> _RAW DATA_:
###
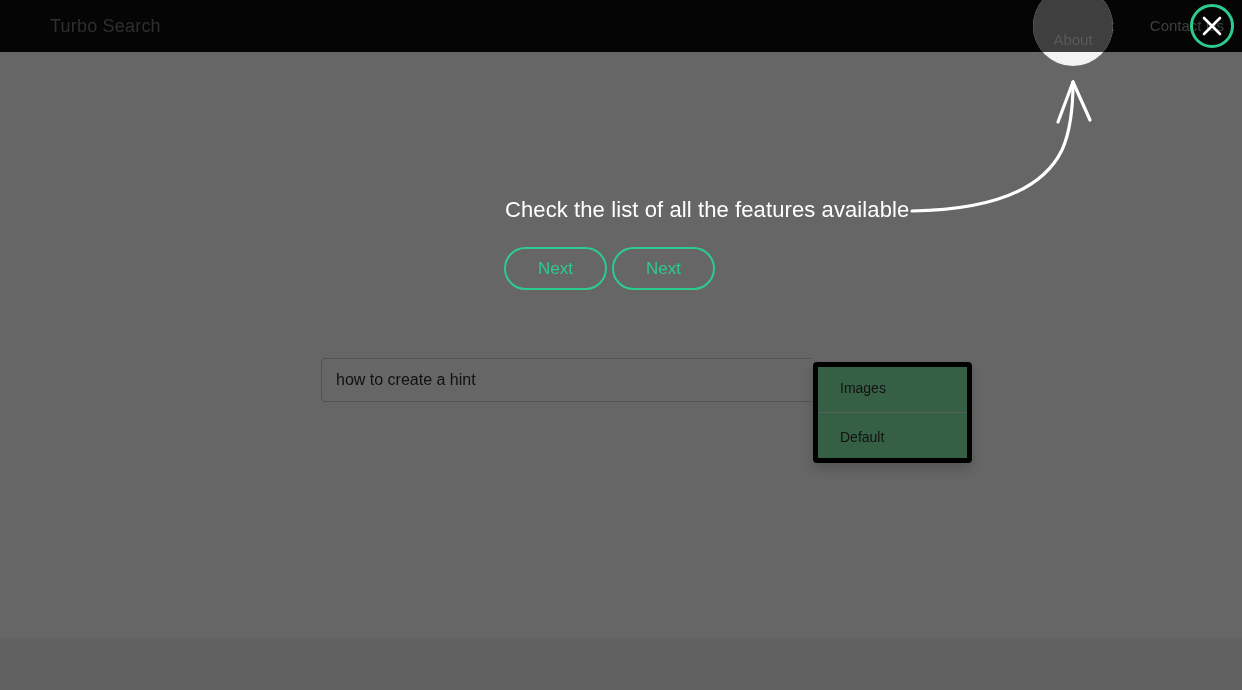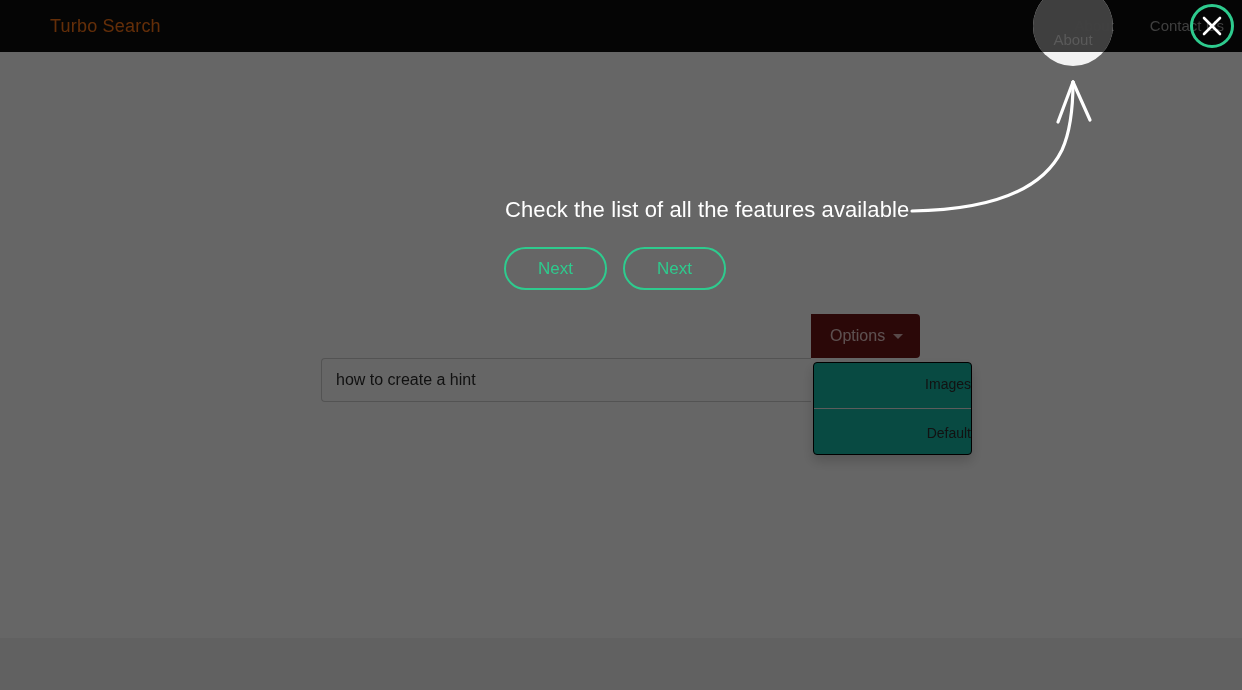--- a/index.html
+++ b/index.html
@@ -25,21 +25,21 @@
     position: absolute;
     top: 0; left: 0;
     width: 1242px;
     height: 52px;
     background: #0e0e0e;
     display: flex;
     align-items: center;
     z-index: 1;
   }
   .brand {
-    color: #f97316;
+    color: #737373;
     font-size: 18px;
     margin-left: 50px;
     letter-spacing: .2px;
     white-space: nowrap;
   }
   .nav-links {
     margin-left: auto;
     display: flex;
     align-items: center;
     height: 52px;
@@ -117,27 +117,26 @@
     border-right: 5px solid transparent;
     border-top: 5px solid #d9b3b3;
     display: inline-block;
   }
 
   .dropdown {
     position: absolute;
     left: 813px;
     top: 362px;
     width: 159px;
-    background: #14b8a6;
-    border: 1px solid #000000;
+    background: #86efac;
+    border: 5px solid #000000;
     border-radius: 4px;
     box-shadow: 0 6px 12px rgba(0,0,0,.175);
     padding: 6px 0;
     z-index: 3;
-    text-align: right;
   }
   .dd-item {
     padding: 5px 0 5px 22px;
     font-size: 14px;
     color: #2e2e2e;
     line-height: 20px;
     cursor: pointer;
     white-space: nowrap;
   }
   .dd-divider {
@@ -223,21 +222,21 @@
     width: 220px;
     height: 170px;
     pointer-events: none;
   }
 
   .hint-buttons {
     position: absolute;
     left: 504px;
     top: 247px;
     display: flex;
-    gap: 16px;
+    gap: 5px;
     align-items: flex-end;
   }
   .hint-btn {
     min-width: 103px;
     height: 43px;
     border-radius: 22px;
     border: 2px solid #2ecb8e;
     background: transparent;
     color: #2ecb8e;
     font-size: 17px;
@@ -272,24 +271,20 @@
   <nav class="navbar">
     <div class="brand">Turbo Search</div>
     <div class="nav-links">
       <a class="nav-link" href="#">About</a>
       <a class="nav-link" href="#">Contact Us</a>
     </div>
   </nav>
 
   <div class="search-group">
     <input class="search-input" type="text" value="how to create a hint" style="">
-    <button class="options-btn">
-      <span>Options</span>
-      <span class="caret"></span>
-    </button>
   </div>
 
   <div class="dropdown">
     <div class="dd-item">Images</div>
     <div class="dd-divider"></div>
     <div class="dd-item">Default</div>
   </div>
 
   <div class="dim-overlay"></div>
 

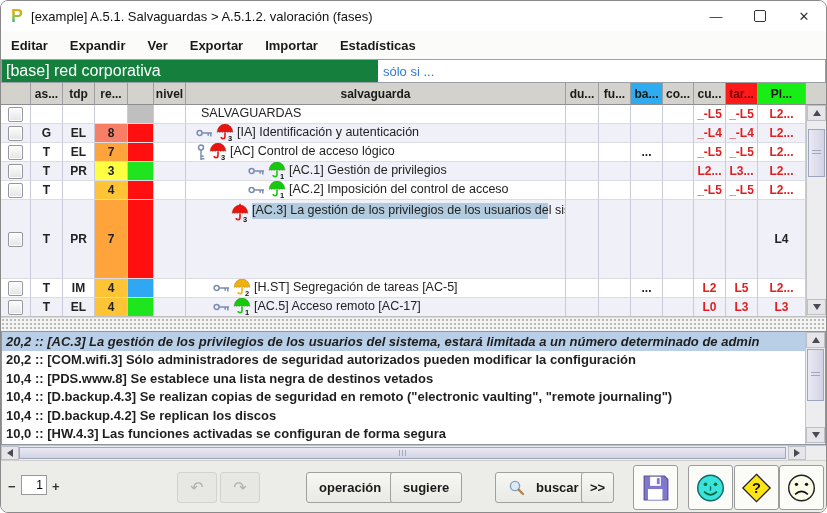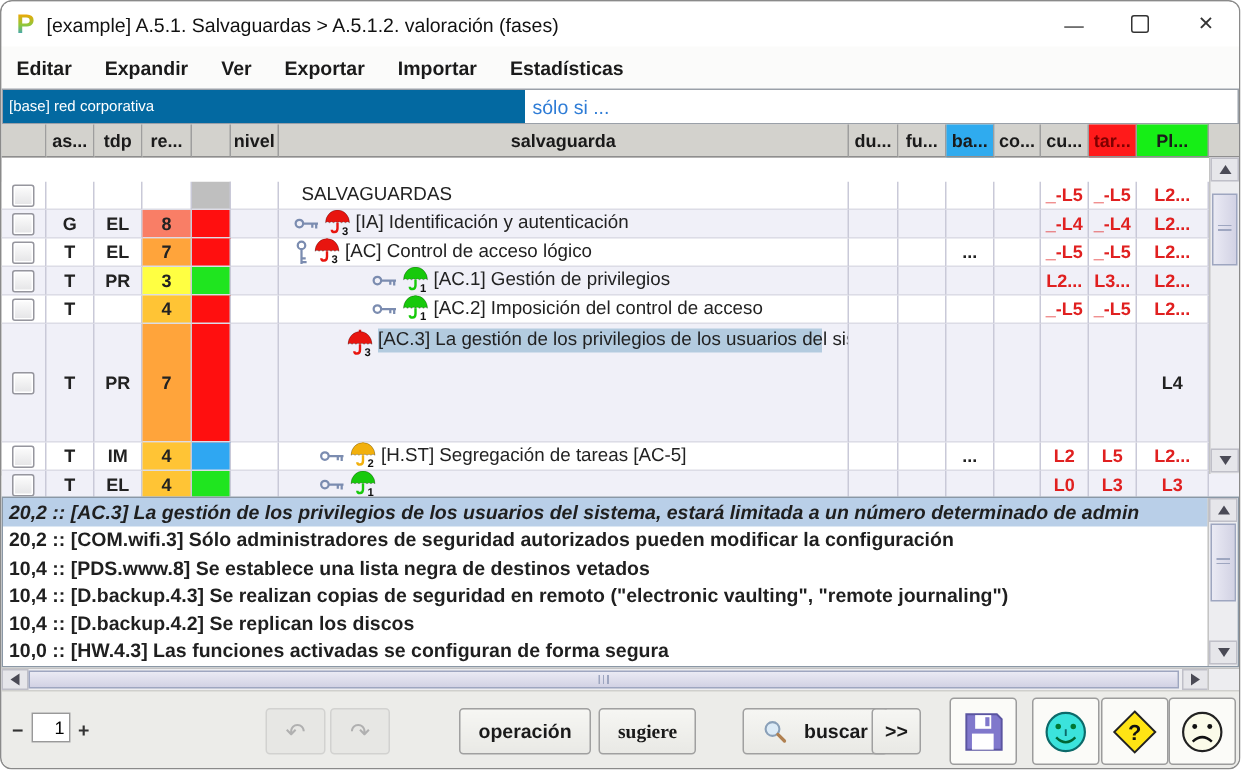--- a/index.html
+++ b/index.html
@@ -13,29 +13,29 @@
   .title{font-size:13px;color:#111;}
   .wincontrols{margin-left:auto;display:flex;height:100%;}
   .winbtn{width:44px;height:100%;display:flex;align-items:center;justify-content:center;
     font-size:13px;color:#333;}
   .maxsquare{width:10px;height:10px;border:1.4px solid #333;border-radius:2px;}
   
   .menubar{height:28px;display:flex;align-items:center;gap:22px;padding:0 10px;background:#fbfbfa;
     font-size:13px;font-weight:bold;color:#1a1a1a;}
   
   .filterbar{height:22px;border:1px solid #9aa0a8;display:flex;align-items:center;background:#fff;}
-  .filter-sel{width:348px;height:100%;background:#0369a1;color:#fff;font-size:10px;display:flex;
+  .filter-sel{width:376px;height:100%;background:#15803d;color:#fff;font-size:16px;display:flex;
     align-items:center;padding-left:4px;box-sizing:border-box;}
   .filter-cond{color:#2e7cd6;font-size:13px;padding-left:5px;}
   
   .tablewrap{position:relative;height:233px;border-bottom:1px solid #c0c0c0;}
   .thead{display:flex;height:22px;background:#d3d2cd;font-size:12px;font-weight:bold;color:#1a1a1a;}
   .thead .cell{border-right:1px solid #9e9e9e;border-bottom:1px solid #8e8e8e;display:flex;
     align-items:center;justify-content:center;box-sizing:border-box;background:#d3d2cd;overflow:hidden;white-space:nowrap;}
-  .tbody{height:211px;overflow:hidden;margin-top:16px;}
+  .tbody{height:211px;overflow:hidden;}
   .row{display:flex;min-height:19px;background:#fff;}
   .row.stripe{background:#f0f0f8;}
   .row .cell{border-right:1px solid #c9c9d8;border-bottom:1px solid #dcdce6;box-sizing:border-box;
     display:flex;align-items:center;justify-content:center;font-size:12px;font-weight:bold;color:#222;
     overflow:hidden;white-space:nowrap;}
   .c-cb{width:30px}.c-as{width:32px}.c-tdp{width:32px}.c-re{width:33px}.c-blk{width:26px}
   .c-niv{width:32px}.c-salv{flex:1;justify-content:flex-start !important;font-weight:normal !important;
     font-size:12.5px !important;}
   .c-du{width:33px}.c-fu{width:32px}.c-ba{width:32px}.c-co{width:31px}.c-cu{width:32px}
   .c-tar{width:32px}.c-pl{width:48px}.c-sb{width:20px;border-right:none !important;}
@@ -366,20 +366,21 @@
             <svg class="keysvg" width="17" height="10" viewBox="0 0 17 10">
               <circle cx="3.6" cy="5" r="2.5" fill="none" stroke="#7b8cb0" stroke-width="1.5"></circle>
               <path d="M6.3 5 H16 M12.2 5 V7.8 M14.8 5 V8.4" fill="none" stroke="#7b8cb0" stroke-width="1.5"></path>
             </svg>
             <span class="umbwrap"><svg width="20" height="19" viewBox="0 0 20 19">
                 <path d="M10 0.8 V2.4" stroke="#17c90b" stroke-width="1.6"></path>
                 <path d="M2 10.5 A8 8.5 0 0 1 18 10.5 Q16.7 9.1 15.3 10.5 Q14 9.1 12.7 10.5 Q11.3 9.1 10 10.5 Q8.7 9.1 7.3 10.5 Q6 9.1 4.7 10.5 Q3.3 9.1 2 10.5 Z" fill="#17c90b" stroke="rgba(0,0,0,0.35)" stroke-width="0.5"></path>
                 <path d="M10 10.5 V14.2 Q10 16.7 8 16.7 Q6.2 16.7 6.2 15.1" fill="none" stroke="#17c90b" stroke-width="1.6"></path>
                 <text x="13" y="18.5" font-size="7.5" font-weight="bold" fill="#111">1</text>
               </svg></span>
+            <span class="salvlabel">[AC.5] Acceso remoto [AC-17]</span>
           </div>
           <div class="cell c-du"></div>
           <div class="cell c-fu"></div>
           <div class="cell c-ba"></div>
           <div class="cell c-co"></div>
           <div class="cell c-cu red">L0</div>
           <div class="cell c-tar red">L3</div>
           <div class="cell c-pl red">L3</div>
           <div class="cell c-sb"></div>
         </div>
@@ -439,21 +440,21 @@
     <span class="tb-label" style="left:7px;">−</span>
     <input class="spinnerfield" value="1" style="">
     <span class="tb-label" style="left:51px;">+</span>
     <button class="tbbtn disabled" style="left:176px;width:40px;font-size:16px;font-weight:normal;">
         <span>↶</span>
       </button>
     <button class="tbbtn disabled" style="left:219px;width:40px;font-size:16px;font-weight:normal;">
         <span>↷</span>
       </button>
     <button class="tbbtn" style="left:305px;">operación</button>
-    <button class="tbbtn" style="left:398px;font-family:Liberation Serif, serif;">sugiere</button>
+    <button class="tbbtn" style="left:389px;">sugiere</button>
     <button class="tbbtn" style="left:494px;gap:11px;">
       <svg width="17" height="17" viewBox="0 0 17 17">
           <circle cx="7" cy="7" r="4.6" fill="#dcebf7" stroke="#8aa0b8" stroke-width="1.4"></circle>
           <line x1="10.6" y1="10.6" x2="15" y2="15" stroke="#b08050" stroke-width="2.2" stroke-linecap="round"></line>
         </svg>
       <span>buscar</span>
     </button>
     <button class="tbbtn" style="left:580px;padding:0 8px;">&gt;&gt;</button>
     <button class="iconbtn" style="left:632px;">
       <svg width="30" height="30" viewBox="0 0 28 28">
###
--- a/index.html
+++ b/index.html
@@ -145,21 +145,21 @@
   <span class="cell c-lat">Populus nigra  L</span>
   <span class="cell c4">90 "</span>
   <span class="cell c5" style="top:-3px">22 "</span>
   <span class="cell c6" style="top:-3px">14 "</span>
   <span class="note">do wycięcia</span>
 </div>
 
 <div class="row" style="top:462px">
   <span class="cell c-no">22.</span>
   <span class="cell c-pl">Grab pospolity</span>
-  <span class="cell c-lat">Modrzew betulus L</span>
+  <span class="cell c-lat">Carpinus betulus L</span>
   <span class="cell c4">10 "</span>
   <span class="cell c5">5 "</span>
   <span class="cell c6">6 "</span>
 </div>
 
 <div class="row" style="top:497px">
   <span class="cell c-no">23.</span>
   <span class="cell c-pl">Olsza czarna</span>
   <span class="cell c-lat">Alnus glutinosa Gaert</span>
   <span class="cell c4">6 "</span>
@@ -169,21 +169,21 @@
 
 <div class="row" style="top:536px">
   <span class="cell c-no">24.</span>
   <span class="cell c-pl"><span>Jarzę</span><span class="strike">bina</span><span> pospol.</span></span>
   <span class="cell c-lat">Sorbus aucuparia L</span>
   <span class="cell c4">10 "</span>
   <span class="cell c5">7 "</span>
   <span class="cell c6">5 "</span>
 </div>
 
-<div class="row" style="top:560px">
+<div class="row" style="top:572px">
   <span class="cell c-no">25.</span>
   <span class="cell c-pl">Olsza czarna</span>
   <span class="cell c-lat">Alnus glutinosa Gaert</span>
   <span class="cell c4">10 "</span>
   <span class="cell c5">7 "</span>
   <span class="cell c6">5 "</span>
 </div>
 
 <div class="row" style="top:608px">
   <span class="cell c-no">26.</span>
###
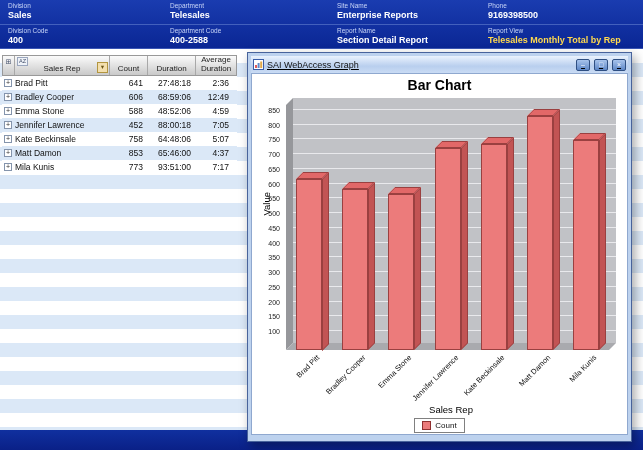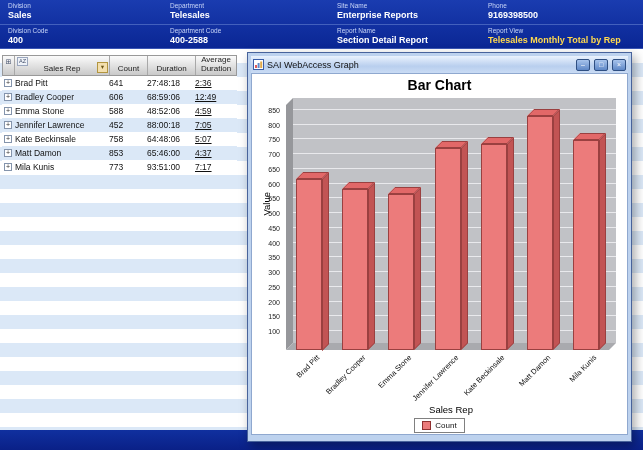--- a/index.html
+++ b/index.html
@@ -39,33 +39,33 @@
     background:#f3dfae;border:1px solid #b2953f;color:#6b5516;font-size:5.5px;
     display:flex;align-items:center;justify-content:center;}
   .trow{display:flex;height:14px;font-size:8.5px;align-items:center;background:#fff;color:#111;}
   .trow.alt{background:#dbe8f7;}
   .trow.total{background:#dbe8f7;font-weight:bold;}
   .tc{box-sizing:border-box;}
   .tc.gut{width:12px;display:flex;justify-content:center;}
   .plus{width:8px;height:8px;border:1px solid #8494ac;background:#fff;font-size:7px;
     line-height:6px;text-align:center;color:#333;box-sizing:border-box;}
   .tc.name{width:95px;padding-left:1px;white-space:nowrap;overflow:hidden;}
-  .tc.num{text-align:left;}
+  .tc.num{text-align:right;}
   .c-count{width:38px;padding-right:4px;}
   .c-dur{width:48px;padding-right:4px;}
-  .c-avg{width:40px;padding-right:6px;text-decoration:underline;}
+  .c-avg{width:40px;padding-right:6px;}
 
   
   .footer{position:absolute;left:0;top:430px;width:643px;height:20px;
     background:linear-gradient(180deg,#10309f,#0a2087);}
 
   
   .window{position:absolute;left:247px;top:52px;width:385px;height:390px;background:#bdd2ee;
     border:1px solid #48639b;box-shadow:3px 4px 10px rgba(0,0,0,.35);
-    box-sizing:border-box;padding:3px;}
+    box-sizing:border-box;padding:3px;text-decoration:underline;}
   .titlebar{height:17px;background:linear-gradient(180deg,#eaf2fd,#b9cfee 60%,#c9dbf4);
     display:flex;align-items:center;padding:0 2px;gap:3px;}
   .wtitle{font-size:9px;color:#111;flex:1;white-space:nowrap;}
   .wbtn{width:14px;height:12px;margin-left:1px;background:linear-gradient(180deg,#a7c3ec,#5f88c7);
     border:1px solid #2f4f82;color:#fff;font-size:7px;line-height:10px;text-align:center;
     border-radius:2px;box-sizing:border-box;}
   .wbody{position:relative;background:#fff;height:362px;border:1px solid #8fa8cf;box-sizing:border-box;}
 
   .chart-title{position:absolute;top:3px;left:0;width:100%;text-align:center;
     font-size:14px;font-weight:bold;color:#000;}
###
When the word "decoration" appears in a line of the listing, copy that line.

> _COMPLETED EXERCISE_:
-  .c-avg{width:40px;padding-right:6px;text-decoration:underline;}
+    box-sizing:border-box;padding:3px;text-decoration:underline;}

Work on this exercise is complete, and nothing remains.